Szukaj w serwisie

×
11 kwietnia 2019

Adam Szejnfeld: Pany na folwarku

Adam Szejnfeld

Adam Szejnfeld

Religia i oświata zawsze stawały się jednymi z najważniejszych narzędzi gwarantowania rządzenia na długie wieki, a nie tylko na krótkie lata...

Często PiS przyrównywany jest do najeźdźców. Czy słusznie?...

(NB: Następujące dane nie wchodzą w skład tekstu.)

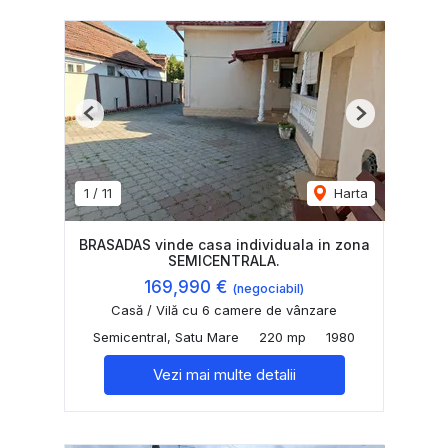
Previous
Next
1
/
11
Harta
BRASADAS vinde casa individuala in zona
SEMICENTRALA.
169,990 €
(negociabil)
Casă / Vilă cu 6 camere de vânzare
Semicentral, Satu Mare
220 mp
1980
Vezi mai multe detalii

Wszędzie na świecie, i to w różnych okresach historii, ludy podbijające inne narody, demolowały wszystko, co było związane z teraźniejszością, ale z jeszcze większym zapałałem zawsze zabierano się za historię, kulturę czy tradycję najechanych. Niszczono wszystko to, co składało się na świadomość społeczną budującą wewnętrzne więzi oparte na tożsamości i solidarności. Segregowano też ludzi. Zasada „dziel i rządź” stosowana była w zasadzie na każdym kontynencie i to w każdym okresie historii ludzkości, tej dawnej, jak i obecnie. Trudno się dziwić, wszak narodem zwaśnionym, skłóconym, rozdartym, łatwiej jest zarządzać niż jednolitą strukturą. Zresztą, jeśli najeźdźcy rządzili dłużej, to nie tylko dzielili naród, czy całe społeczeństwo, na lepszych i gorszych, ale z czasem także na swoich i nieswoich. Co rusz zaczynali podporządkowywać sobie nowe grupy i środowiska społeczne. Wszystko po to, aby zapewnić sobie pełne i długie panowanie. Jednych brali siłą i przemocą, innych strachem. Jednych kupowali pieniędzmi, innych pracą. Jednych dostrzegali i uznawali, innych pomijali.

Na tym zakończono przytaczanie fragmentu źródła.